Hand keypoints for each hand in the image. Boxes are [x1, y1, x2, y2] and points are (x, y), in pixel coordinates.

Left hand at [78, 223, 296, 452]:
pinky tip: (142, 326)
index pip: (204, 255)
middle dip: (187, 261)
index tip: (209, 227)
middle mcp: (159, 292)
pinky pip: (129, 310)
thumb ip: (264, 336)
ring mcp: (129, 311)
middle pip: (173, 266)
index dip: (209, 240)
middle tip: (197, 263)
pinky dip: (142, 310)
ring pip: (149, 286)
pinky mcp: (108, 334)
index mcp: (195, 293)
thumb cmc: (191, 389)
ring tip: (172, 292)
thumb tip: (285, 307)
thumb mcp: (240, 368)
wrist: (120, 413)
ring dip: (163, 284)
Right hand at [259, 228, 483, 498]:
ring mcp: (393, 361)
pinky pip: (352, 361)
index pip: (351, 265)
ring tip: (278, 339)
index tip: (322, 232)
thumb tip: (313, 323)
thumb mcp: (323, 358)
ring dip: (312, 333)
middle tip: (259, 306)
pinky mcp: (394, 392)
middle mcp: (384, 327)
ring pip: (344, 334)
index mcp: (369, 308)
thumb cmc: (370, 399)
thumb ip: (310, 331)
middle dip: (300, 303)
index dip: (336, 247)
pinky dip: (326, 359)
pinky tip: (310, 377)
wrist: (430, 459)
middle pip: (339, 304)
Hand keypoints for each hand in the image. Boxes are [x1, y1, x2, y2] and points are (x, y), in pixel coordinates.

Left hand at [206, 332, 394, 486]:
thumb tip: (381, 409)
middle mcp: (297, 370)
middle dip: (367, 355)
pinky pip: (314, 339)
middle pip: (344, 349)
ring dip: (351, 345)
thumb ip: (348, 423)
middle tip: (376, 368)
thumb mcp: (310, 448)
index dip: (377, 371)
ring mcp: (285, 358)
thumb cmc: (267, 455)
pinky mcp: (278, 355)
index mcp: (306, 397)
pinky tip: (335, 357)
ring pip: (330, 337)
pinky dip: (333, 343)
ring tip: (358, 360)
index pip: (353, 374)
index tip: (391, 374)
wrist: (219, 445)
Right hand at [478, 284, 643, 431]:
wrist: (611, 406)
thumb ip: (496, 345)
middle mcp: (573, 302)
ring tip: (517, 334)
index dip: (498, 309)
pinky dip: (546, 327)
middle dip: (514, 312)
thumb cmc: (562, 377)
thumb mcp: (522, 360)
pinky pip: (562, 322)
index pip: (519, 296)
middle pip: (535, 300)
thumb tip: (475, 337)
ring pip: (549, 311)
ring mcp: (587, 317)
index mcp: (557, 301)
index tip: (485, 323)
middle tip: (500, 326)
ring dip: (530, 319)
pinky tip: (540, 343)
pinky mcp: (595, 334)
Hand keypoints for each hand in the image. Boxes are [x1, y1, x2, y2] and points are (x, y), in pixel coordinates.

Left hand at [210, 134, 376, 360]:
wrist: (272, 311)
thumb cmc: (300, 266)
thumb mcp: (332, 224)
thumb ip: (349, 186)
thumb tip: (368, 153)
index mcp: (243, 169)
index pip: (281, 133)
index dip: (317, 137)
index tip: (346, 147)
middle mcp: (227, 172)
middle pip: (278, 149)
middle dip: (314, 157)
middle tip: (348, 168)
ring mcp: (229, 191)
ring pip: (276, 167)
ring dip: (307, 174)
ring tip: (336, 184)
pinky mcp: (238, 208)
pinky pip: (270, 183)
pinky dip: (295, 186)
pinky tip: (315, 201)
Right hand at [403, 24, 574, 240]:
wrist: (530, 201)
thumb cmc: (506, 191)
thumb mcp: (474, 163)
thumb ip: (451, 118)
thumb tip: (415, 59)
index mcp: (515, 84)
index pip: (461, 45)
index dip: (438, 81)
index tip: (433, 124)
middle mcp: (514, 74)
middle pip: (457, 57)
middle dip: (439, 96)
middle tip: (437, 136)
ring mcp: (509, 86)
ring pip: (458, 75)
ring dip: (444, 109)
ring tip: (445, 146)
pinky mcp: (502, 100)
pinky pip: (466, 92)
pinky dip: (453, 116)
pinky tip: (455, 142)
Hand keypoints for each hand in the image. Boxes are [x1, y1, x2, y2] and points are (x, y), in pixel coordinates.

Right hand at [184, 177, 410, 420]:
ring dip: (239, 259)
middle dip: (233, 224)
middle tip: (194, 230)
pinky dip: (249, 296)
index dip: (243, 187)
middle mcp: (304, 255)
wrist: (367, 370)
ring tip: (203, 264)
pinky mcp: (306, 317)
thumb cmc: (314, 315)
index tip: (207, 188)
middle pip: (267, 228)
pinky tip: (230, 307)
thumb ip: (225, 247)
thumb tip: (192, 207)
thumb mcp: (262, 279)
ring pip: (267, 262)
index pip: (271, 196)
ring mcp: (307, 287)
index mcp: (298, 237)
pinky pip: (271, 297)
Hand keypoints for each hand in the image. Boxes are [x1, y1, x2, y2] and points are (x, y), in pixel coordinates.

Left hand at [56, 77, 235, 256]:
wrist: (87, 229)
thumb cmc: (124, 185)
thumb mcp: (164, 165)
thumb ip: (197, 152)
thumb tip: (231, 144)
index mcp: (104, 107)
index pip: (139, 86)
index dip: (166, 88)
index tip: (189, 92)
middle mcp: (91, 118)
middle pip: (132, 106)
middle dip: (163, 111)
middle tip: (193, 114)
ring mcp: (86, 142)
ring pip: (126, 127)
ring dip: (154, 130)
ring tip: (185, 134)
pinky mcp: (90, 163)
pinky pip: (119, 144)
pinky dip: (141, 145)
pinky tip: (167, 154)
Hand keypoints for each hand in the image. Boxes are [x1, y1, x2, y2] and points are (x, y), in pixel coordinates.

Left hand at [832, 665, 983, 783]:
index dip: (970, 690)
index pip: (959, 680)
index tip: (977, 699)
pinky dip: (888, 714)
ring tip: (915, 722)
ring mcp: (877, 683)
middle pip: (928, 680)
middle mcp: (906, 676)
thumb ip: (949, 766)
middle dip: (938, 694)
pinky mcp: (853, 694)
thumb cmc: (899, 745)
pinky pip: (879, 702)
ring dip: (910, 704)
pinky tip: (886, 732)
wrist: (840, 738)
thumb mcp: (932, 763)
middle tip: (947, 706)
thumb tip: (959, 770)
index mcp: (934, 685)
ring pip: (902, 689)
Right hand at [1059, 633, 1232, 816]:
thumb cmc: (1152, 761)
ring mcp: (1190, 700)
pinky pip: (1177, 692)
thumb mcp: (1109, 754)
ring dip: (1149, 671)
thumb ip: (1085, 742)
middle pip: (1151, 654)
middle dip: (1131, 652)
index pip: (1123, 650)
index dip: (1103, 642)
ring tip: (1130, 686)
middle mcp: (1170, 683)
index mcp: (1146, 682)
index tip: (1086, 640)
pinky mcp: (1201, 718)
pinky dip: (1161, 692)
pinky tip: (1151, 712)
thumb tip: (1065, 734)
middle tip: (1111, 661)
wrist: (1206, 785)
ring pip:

☆ ☆ ☆ ☆

• **WORK REQUIRED**: Each line of the data above that contains "wrist" counts once; report the total alone.

• **RESPONSE FOR THIS EXERCISE**: 10